⟨

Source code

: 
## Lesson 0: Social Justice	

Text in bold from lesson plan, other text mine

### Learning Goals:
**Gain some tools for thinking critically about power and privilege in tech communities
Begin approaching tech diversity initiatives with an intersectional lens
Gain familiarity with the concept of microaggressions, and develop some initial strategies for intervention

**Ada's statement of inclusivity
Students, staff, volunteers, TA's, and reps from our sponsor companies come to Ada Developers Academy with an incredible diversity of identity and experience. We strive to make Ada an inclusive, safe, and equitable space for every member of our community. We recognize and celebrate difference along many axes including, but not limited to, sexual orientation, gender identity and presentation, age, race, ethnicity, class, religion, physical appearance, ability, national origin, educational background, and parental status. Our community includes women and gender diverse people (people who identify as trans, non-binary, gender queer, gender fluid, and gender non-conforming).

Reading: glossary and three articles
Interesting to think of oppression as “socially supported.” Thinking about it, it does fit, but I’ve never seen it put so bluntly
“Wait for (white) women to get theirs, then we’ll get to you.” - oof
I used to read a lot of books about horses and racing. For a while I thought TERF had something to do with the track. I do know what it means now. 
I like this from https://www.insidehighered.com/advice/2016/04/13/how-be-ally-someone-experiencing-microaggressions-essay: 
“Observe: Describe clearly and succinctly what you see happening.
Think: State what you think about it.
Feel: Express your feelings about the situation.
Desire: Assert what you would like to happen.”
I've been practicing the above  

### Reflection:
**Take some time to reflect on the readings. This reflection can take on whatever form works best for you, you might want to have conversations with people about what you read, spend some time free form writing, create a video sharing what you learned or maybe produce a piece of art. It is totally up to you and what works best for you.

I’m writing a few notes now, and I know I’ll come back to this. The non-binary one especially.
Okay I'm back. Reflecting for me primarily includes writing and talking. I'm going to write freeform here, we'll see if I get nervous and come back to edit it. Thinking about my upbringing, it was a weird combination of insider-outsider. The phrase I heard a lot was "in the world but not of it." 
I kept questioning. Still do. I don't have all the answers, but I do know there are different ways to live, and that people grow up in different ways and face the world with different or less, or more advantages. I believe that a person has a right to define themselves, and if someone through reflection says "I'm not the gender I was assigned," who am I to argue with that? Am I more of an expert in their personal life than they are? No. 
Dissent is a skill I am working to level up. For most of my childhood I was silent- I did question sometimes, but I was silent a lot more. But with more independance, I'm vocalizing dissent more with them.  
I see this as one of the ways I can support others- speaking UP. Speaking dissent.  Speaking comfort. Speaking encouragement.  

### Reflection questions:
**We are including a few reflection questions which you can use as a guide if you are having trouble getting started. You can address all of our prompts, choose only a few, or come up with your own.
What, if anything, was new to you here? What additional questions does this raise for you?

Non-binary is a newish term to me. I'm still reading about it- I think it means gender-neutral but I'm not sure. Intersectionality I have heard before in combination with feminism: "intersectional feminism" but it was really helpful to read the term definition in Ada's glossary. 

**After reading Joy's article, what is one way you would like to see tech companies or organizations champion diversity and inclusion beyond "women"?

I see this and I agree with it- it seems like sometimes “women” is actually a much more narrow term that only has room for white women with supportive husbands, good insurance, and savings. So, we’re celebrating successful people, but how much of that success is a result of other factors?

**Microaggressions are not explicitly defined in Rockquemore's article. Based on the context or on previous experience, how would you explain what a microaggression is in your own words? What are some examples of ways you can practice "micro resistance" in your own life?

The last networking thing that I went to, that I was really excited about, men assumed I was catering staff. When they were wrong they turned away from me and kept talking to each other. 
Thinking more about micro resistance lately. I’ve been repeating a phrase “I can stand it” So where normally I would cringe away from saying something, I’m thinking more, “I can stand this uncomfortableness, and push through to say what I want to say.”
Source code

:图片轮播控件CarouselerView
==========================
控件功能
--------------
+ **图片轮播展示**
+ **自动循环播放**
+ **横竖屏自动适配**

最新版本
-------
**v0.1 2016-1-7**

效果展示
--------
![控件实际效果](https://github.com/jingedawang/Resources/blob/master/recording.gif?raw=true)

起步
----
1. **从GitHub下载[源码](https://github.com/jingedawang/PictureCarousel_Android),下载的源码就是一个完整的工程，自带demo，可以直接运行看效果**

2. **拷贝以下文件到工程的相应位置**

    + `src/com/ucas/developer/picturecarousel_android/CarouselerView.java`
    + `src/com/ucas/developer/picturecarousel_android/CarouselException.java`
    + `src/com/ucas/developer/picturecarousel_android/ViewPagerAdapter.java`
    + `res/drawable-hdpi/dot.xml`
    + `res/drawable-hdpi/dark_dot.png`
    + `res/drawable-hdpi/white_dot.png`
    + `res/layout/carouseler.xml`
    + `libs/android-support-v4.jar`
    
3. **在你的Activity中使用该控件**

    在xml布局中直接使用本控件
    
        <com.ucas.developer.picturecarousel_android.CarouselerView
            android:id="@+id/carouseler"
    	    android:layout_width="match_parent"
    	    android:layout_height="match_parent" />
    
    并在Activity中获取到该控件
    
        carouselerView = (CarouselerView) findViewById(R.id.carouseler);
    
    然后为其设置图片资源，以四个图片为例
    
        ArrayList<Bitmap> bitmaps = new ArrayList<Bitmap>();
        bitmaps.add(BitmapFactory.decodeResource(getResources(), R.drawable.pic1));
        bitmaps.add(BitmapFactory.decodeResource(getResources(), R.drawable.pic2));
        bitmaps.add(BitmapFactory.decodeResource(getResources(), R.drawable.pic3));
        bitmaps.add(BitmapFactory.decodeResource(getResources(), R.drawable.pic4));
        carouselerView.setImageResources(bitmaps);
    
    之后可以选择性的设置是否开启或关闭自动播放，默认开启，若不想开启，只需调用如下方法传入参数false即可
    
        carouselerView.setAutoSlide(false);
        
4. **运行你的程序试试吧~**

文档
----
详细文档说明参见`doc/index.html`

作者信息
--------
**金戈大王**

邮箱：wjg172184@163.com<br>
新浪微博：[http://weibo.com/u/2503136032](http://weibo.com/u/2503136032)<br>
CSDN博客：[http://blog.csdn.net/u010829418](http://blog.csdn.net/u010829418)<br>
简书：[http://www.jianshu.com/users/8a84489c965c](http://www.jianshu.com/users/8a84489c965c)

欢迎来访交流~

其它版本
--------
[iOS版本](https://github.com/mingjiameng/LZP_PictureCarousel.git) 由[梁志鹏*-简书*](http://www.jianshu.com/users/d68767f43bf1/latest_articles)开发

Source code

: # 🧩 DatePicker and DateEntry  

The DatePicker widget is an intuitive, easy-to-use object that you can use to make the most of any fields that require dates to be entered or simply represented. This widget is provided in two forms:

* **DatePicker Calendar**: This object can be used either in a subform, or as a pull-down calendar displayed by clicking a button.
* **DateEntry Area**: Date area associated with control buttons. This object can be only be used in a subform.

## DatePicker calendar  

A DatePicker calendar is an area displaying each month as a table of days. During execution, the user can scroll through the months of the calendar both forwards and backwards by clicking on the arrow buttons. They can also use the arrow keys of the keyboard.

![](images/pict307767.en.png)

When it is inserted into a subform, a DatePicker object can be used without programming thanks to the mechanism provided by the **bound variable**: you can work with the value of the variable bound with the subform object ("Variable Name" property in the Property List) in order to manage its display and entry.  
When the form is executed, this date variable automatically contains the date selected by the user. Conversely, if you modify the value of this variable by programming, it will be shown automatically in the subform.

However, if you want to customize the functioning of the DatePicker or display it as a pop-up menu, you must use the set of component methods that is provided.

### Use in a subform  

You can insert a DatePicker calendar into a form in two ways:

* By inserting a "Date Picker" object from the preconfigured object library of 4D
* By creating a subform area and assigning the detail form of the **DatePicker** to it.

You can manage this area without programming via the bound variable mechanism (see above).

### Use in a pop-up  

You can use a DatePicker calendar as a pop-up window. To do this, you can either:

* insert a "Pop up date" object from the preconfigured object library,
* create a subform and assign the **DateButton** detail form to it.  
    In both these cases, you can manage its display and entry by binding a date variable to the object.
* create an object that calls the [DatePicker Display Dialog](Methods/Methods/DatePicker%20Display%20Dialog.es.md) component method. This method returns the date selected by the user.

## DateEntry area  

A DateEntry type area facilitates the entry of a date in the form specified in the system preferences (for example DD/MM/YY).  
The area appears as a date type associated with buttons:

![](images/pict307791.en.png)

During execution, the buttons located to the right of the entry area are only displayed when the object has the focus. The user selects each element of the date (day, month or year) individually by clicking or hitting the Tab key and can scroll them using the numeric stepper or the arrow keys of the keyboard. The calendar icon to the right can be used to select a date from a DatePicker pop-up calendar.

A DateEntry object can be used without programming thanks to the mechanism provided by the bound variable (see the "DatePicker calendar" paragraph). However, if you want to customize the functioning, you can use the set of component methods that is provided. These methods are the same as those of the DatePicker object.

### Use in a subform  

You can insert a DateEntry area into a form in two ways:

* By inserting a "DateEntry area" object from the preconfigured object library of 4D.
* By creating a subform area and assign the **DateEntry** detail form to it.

⟩

What you should do: Identify every line of the material that contains the string "jingedawang", and copy each of those lines.

Solution for this exercise:
![控件实际效果](https://github.com/jingedawang/Resources/blob/master/recording.gif?raw=true)
1. **从GitHub下载[源码](https://github.com/jingedawang/PictureCarousel_Android),下载的源码就是一个完整的工程，自带demo，可以直接运行看效果**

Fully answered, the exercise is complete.